Native tribes would get sick from bad water all the time. It was a fact of life. But they also understood where to get water that was less likely to make you sick.
Fast moving streams and water are less likely to contain parasites and pollutants and native tribes understood that.
There was also a lot less pollutants in the water ways than there are today
Anyone who’s drank well water for a while also understands that it makes you sick at first, but you get used to it after a while. Your gut builds up a tolerance to what’s in the water and you are less likely to get sick.
A mixture of the obvious things you’re considering.
They would know, even if they didn’t understand the “why”, that certain bodies of water were safer to drink than others. A clear, cool, running stream would be safer than fetid stagnant water for example.

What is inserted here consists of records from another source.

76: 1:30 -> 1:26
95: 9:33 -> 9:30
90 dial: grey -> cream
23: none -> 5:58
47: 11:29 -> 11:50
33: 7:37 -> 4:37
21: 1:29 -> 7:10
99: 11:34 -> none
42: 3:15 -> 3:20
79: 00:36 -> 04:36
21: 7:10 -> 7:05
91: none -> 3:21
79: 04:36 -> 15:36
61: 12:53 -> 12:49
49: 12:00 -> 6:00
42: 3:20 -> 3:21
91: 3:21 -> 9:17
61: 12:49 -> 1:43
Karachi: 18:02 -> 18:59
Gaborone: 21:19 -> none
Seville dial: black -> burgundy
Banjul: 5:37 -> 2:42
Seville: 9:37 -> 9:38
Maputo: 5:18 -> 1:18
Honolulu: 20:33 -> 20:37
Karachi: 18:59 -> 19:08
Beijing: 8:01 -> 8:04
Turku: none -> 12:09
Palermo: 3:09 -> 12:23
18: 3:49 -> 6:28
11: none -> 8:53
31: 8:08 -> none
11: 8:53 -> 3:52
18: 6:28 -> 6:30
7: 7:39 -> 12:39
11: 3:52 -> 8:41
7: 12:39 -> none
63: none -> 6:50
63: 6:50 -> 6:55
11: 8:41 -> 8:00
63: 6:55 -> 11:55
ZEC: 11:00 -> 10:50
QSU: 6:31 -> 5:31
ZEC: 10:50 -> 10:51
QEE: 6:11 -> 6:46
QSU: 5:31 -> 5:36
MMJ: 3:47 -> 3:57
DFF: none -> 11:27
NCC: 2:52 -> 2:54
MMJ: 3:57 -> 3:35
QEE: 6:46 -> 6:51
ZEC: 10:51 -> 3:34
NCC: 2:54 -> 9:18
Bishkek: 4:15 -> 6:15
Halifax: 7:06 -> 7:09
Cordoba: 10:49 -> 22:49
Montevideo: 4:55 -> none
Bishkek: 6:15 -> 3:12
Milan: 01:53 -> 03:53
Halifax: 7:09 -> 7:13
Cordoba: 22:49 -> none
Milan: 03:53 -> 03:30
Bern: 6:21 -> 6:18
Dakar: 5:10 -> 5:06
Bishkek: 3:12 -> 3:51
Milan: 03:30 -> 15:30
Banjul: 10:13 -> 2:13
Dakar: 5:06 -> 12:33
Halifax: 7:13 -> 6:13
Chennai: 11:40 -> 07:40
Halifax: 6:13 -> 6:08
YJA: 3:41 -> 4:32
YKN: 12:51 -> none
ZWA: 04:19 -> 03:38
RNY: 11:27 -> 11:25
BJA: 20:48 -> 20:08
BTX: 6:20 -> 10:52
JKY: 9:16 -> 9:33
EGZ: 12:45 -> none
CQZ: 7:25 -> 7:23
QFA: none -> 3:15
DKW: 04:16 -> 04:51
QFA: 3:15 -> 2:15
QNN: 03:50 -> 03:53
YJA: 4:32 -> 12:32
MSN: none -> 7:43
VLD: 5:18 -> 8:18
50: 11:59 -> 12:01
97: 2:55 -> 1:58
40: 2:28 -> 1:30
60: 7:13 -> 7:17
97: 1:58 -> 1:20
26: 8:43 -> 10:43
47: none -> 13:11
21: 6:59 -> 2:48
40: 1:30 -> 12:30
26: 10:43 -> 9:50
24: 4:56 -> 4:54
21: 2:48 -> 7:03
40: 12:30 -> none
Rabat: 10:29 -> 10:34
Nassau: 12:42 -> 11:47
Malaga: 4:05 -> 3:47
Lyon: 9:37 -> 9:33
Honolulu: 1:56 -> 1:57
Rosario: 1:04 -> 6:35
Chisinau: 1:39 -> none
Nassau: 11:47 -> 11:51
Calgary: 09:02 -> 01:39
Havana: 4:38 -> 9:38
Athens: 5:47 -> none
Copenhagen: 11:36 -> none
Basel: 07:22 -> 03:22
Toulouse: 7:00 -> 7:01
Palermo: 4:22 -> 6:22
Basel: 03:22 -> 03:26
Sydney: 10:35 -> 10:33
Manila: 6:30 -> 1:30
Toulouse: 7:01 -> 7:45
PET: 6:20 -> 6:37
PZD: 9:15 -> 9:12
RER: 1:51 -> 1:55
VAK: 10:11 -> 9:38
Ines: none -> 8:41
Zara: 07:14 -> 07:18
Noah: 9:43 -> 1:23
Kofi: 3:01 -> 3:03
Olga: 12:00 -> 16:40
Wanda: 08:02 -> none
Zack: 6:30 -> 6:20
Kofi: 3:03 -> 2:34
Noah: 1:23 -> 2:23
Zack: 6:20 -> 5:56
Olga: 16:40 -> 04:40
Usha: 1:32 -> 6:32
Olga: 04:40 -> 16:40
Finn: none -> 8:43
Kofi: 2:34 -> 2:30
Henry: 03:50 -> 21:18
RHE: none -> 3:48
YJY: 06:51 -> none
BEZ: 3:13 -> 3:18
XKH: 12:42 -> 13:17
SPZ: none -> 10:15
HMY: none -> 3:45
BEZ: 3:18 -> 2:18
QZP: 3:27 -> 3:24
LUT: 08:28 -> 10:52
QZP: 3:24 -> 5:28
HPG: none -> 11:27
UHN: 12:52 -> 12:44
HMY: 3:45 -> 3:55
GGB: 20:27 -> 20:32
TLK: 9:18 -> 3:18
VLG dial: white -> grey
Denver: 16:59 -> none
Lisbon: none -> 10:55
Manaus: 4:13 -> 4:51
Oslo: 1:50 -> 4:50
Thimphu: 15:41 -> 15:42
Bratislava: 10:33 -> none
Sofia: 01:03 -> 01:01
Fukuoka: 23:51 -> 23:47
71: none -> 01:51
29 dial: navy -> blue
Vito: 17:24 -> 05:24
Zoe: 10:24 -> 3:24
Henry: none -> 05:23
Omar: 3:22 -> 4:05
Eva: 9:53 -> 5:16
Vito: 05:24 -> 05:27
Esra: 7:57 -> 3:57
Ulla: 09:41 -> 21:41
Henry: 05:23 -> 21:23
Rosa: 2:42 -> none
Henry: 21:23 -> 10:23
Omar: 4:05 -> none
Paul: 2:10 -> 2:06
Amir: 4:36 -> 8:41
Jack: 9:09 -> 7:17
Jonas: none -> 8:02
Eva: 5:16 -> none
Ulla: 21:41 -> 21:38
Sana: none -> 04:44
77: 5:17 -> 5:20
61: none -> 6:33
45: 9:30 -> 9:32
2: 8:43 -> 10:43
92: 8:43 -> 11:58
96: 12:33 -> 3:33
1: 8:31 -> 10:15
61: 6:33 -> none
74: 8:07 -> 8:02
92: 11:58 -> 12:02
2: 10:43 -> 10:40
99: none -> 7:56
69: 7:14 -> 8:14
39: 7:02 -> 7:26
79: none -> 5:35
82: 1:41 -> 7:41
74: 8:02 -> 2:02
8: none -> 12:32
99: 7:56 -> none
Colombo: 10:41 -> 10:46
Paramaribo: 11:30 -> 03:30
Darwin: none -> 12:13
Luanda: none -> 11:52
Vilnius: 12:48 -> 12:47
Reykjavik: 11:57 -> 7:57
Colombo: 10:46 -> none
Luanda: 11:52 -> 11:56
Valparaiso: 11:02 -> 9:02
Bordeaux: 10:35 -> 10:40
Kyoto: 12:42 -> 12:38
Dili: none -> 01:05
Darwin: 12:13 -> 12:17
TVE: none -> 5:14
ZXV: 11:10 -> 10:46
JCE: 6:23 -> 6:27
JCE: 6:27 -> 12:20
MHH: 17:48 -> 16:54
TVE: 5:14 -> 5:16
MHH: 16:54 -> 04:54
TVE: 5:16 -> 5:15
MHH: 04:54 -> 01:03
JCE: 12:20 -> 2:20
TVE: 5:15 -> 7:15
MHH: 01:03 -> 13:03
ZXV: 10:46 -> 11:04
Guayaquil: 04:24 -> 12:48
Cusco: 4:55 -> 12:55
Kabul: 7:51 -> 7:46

Many cultures did eventually figure out boiling the water or using it for fermentation would make it safer.
People also got sick, that was just a thing. Usually they got better, sometimes they died. But in general “being sorta sick” was just more normal back then, you just had larger proportions of the society on the DL at any given time in general.
Finally, there is some level of acquired immunity to certain illnesses and local people might just progressively get better at handling the local microbes.
We removed the forests and those forests were part of the natural filter system. Now we have crops everywhere that get tilled every year. This leads to agricultural runoff. These nutrients from the farms over-fertilize water bodies, basically making them cesspools for microbes. The Problem is, the biomass load is so high that the oxygen gets depleted. Dangerous microbes live in low oxygen conditions and these polluted waterways become a risk instead of a resource.
This pollution can be mitigated by 99% with one or both techniques names Keyline-Plowing, and or Permaculture-Swales. These landscaping techniques harvest water and stop erosion, turning the landscape into a natural filter again.